Step-3: Preparation of (3R)-3-(2-chlorothiazol-5-yl)-8-methyl-7-oxo-6-phenyl-2,3-dihydrothiazolo[3,2-a]pyrimidin-4-ium-5-olate

(41) A 500 mL, three necked flask equipped with magnetic stirrer, reflux condenser and thermo-pocket was charged with (E,4R)-4-(2-chlorothiazol-5-yl)-N-methyl-thiazolidin-2-imine (35 g), toluene (70 mL) and heated to 80° C. under nitrogen atmosphere. Then bis(4-chlorophenyl) 2-phenylpropanedioate (60 g) was dissolved in toluene (70 ml) at 45° C. and added drop wise into the reaction mass kept at 80° C. After stirring at 100° C. for 1 h, HPLC showed >99% conversion. The reaction was cooled below 50° C. and the precipitated pale yellow coloured solid was filtered, washed with toluene (3×70 mL) and dried under vacuum to provide (3R)-3-(2-chlorothiazol-5-yl)-8-methyl-7-oxo-6-phenyl-2,3-dihydrothiazolo[3,2-a]pyrimidin-4-ium-5-olate as 1 st lot (29 g, m/z=378 amu (M+H+) & 99% enantiomeric excess by chiral HPLC method 3); The combined mother liquor was transferred to reactor, acetone (105 ml) was added and stirred at 22-27° C. for 1 h.

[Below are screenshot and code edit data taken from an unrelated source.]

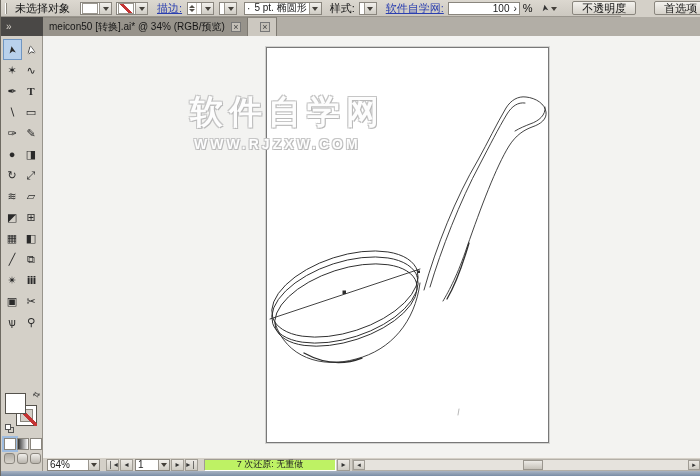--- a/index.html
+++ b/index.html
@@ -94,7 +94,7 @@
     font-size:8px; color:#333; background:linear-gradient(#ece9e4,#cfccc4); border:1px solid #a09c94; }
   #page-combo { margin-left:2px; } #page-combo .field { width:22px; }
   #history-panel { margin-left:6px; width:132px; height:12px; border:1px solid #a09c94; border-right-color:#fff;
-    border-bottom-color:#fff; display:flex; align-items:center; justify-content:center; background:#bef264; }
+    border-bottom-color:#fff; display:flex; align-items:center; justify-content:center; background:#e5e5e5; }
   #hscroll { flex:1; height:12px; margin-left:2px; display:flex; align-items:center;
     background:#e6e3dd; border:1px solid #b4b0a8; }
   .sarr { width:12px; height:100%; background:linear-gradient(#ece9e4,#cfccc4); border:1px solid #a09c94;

The precipitated pale yellow colored solid was filtered and washed with toluene (70 ml×3) to obtain (3R)-3-(2-chlorothiazol-5-yl)-8-methyl-7-oxo-6-phenyl-2,3-dihydrothiazolo[3,2-a]pyrimidin-4-ium-5-olate as 2.sup.nd lot (13 g, 99 area % HPLC purity & 98.7% enantiomeric excess by chiral HPLC method 3).